POST https://LOCATION_ID-aiplatform.googleapis.com/v1beta1/projects/PROJECT_ID/locations/LOCATION_ID/endpoints/ENDPOINT_ID:deployModel

Request JSON body:

{
  "deployedModel": {
    "model": "projects/PROJECT/locations/LOCATION_ID/models/MODEL_ID",
    "rolloutOptions": {
      "previousDeployedModel": "PREVIOUS_DEPLOYED_MODEL",
      "maxUnavailablePercentage": "MAX_UNAVAILABLE_PERCENTAGE",
      "maxSurgePercentage": "MAX_SURGE_PERCENTAGE"
    }
  }
}

To send your request, expand one of these options:

You should receive a successful status code (2xx) and an empty response.

Roll back a rolling deployment

To roll back a rolling deployment, start a new rolling deployment of the previous model, using the ongoing rolling deployment's DeployedModel ID as the previousDeployedModel.

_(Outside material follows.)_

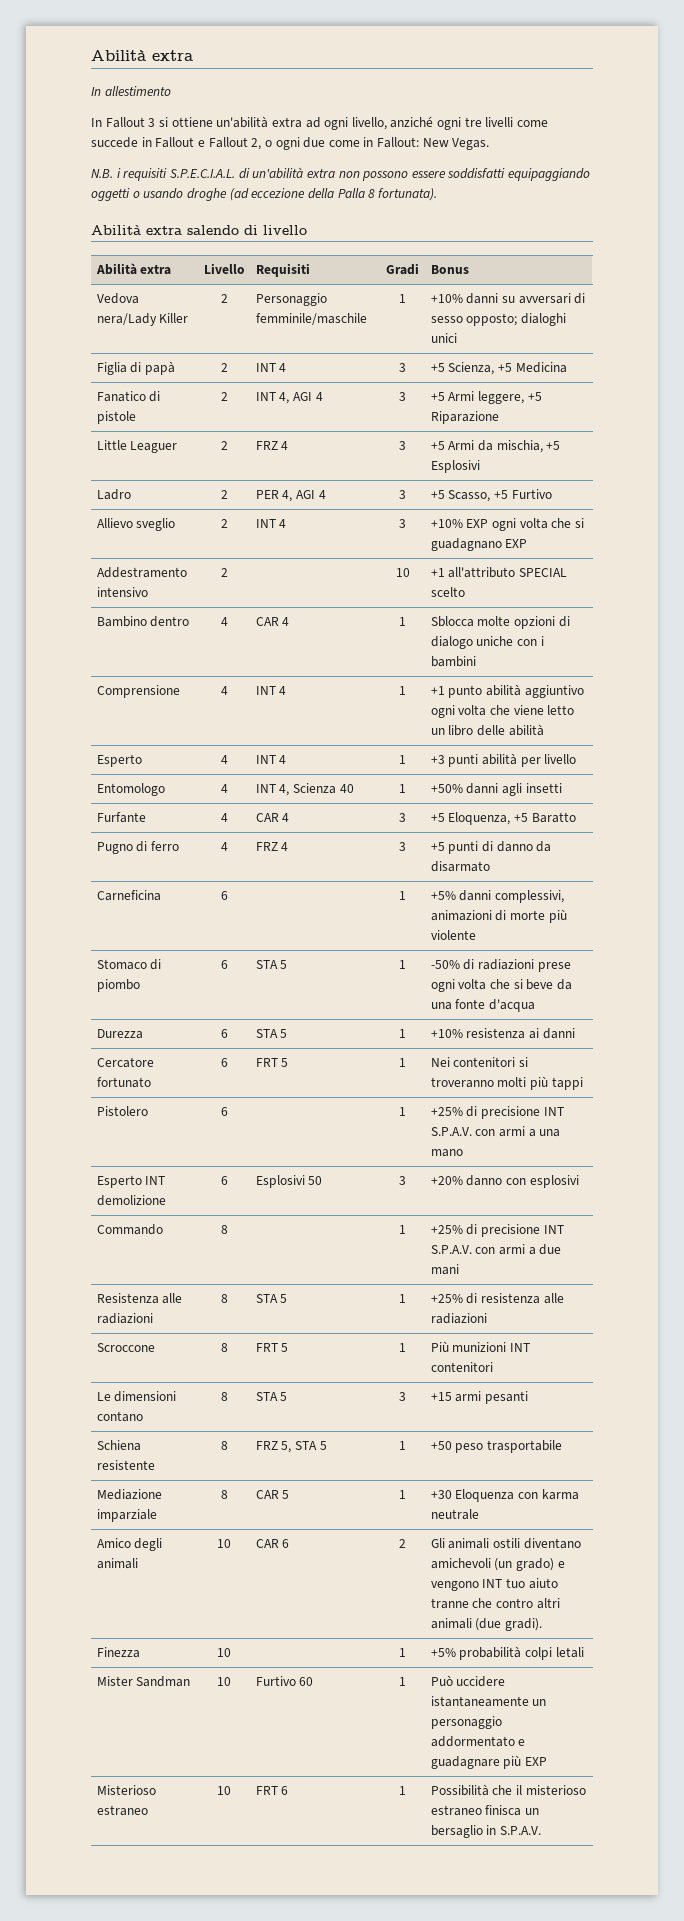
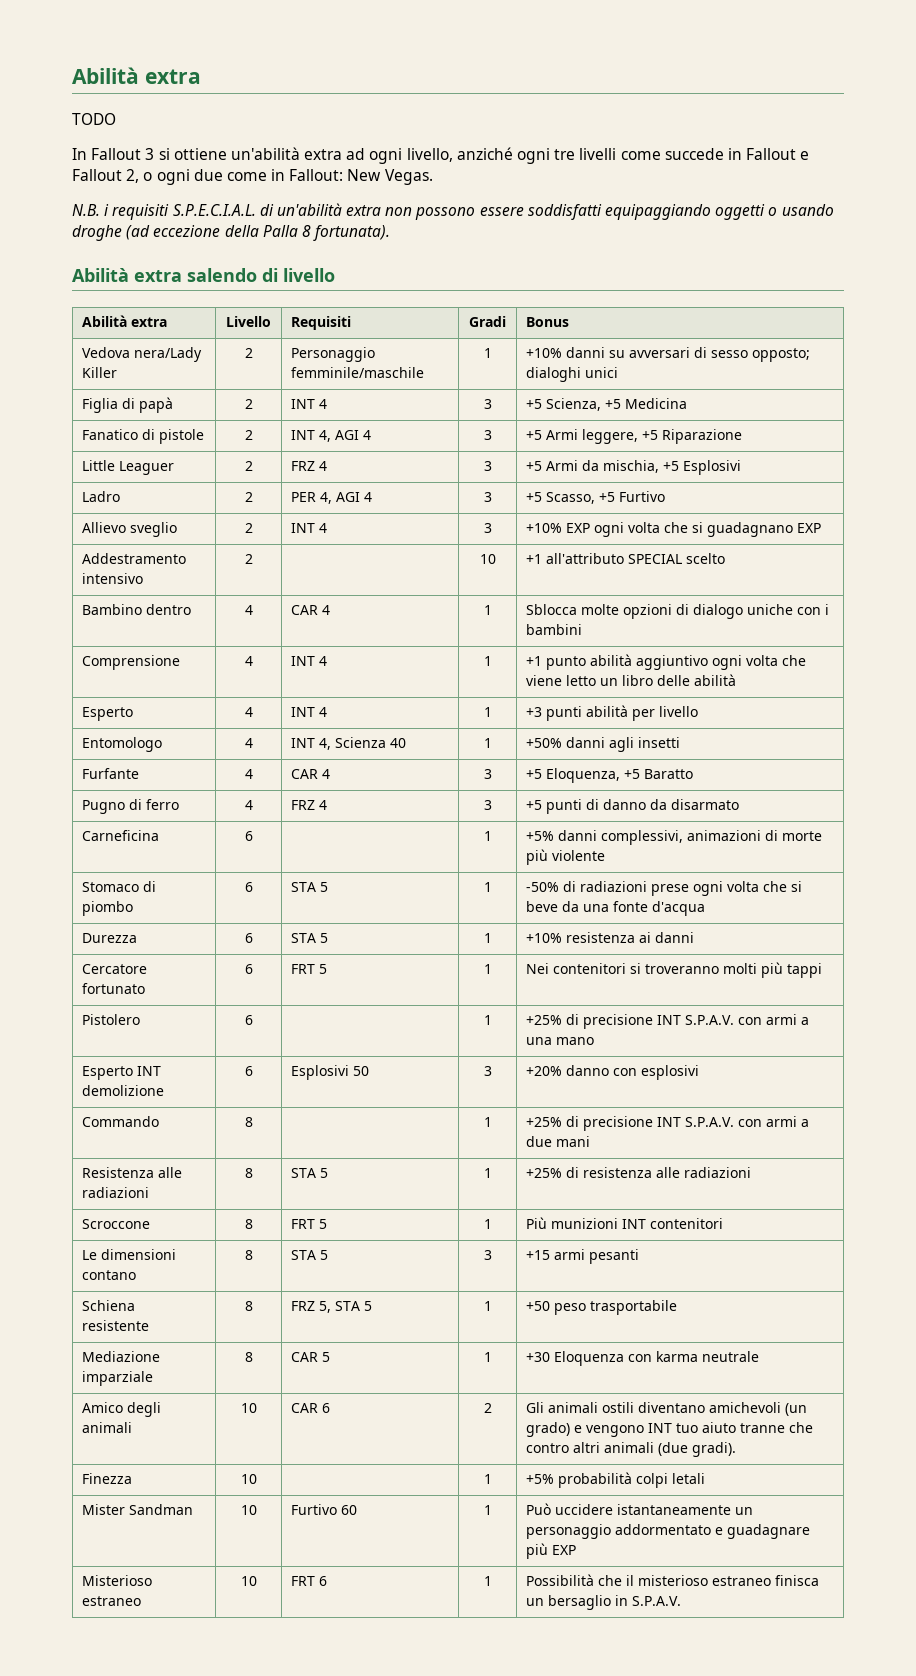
[91,86,171,96] In allestimento -> [72,113,116,125] TODO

To get the DeployedModel ID for an ongoing deployment, set the parameter allDeploymentStates=true in the call to GetEndpoint, as shown in the following example.

REST

Before using any of the request data, make the following replacements:

  • LOCATION_ID: The region where you are using Vertex AI.
  • PROJECT_ID: Your project ID.
  • ENDPOINT_ID: The ID for the endpoint.

HTTP method and URL:

GET https://LOCATION_ID-aiplatform.googleapis.com/v1/projects/PROJECT_ID/locations/LOCATION_ID/endpoints/ENDPOINT_ID?allDeploymentStates=true

To send your request, expand one of these options:

You should receive a JSON response similar to the following:

{
  "name": "projects/PROJECT_ID/locations/LOCATION_ID/endpoints/ENDPOINT_ID",
  "displayName": "rolling-deployments-endpoint",
  "deployedModels": [
    {
      "id": "2718281828459045",
      "model": "projects/PROJECT_ID/locations/LOCATION_ID/models/MODEL_ID@1",
      "displayName": "rd-test-model",
      "createTime": "2024-09-11T21:37:48.522692Z",
      "dedicatedResources": {
        "machineSpec": {
          "machineType": "e2-standard-2"
        },
        "minReplicaCount": 5,
        "maxReplicaCount": 5
      },
      "modelVersionId": "1",
      "state": "BEING_DEPLOYED"
    }
  ],
  "etag": "AMEw9yMs3TdZMn8CUg-3DY3wS74bkIaTDQhqJ7-Ld_Zp7wgT8gsEfJlrCOyg67lr9dwn",
  "createTime": "2024-09-11T21:22:36.588538Z",
  "updateTime": "2024-09-11T21:27:28.563579Z",
  "dedicatedEndpointEnabled": true,
  "dedicatedEndpointDns": "ENDPOINT_ID.LOCATION_ID-PROJECT_ID.prediction.vertexai.goog"
}

Constraints and limitations

  • The previous DeployedModel must be on the same endpoint as the new DeployedModel.
  • You can't create multiple rolling deployments with the same previousDeployedModel.
  • You can't create rolling deployments on top of a DeployedModel that isn't fully deployed. Exception: If previousDeployedModel is itself an in-progress rolling deployment, then a new rolling deployment can be created on top of it. This allows for rolling back deployments that start to fail.
  • Previous models don't automatically undeploy after a rolling deployment completes successfully. You can undeploy the model manually.
  • For rolling deployments on shared public endpoints, the predictRoute and healthRoute for the new model must be the same as for the previous model.
  • Rolling deployments aren't compatible with model cohosting.
  • Rolling deployments can't be used for models that require online explanations.